───── DATA SECTION

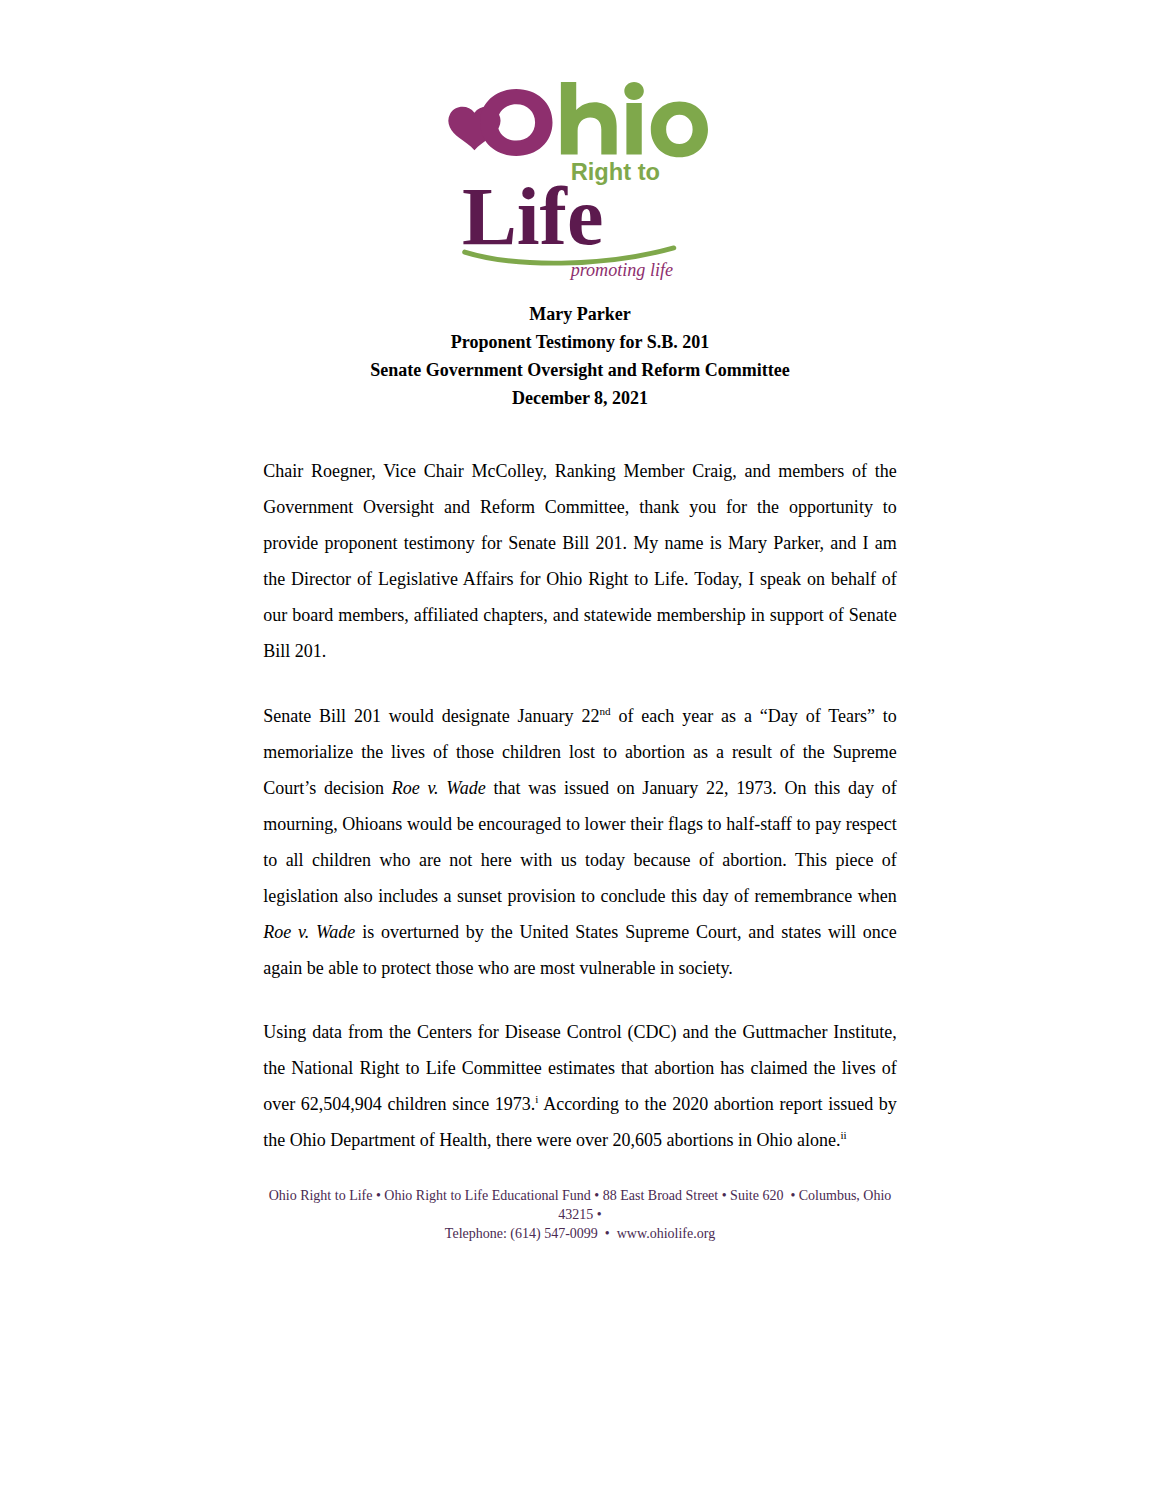Ohio Right to Life logo Right to Life promoting life
Mary Parker
Proponent Testimony for S.B. 201
Senate Government Oversight and Reform Committee
December 8, 2021
Chair Roegner, Vice Chair McColley, Ranking Member Craig, and members of the Government Oversight and Reform Committee, thank you for the opportunity to provide proponent testimony for Senate Bill 201. My name is Mary Parker, and I am the Director of Legislative Affairs for Ohio Right to Life. Today, I speak on behalf of our board members, affiliated chapters, and statewide membership in support of Senate Bill 201.
Senate Bill 201 would designate January 22nd of each year as a “Day of Tears” to memorialize the lives of those children lost to abortion as a result of the Supreme Court’s decision Roe v. Wade that was issued on January 22, 1973. On this day of mourning, Ohioans would be encouraged to lower their flags to half-staff to pay respect to all children who are not here with us today because of abortion. This piece of legislation also includes a sunset provision to conclude this day of remembrance when Roe v. Wade is overturned by the United States Supreme Court, and states will once again be able to protect those who are most vulnerable in society.
Using data from the Centers for Disease Control (CDC) and the Guttmacher Institute, the National Right to Life Committee estimates that abortion has claimed the lives of over 62,504,904 children since 1973.i According to the 2020 abortion report issued by the Ohio Department of Health, there were over 20,605 abortions in Ohio alone.ii
Ohio Right to Life • Ohio Right to Life Educational Fund • 88 East Broad Street • Suite 620 • Columbus, Ohio 43215 •
Telephone: (614) 547-0099 • www.ohiolife.org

──────────

TASK ITEM: With the line holding "Senate Government Oversight" as the first and the line holding "Chair Roegner, Vice" as the last, please transcribe exactly the lines of the material above in that range and nothing else.

RESULT FOR THIS EXERCISE:
Senate Government Oversight and Reform Committee
December 8, 2021
Chair Roegner, Vice Chair McColley, Ranking Member Craig, and members of the Government Oversight and Reform Committee, thank you for the opportunity to provide proponent testimony for Senate Bill 201. My name is Mary Parker, and I am the Director of Legislative Affairs for Ohio Right to Life. Today, I speak on behalf of our board members, affiliated chapters, and statewide membership in support of Senate Bill 201.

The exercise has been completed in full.